-- Source material follows --

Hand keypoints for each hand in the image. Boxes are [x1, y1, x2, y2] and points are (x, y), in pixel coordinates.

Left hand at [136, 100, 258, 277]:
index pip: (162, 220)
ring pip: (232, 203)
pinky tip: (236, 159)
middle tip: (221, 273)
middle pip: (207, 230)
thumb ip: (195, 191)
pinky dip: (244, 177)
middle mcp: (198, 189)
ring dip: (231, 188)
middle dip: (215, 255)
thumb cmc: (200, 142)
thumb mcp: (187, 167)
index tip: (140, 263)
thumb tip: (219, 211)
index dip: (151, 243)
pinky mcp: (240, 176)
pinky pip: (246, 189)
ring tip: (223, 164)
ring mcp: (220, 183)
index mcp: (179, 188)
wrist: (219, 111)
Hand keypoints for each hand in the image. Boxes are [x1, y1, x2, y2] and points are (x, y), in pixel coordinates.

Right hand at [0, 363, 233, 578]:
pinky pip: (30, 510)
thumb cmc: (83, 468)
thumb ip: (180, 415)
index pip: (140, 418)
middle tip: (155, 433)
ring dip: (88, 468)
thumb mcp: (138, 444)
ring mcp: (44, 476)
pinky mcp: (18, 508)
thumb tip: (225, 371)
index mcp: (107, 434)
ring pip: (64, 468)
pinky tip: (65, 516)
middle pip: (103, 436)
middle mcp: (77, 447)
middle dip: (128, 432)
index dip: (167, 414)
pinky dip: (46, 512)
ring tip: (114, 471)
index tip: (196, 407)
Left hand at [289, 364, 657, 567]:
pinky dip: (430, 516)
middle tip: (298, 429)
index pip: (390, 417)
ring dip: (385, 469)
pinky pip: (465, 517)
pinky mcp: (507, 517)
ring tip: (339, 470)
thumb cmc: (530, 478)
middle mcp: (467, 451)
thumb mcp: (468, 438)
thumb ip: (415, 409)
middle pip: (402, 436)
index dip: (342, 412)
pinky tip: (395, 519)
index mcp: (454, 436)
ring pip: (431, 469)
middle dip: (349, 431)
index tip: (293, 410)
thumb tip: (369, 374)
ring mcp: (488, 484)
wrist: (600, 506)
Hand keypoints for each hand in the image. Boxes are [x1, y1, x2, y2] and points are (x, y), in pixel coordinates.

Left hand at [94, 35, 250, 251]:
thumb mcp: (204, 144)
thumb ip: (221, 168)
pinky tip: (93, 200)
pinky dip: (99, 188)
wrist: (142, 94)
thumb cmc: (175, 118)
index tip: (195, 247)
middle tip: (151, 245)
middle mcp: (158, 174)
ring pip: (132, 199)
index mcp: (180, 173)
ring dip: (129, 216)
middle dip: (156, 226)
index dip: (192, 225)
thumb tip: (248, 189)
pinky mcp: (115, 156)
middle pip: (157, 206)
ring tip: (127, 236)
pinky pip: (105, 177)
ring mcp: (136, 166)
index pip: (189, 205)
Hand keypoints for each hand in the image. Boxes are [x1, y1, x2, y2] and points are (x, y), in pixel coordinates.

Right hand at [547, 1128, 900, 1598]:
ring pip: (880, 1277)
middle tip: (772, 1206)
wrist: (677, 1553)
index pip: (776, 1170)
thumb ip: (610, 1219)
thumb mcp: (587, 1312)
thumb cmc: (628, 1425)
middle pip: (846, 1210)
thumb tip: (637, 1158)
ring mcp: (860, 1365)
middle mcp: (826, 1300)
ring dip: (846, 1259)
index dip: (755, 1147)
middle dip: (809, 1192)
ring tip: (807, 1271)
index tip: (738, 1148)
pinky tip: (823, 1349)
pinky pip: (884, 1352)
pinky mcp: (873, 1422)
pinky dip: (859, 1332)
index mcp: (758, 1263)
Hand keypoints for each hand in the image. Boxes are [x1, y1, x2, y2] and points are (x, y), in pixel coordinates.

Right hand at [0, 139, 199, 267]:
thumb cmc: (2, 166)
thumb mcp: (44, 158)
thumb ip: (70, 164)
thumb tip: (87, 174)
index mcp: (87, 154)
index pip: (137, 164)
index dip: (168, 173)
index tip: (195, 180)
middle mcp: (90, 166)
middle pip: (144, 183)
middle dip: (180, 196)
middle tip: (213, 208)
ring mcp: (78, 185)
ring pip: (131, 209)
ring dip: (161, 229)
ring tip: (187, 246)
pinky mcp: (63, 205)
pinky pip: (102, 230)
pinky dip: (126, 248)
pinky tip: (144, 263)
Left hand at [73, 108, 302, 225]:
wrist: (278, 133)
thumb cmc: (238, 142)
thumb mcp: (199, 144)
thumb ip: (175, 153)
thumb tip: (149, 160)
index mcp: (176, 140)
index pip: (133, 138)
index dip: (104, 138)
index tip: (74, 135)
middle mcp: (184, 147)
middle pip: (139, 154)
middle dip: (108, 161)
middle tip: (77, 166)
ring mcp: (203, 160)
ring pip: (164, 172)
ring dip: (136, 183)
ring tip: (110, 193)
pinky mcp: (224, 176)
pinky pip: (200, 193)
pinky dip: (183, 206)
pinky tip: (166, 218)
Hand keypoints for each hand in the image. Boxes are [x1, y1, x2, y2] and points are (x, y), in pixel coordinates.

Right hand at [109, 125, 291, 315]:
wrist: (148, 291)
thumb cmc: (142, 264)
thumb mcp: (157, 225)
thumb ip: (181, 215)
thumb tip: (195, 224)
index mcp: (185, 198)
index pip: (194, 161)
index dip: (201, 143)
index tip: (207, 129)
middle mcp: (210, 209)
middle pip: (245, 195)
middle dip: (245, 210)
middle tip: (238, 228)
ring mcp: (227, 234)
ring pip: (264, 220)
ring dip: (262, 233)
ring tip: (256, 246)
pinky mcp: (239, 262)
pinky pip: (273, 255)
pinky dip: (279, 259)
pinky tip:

-- Source material concluded --

*What you will do*. From the data above, give the number of lines that hold "Right", without anything else.

*Exercise result*. 4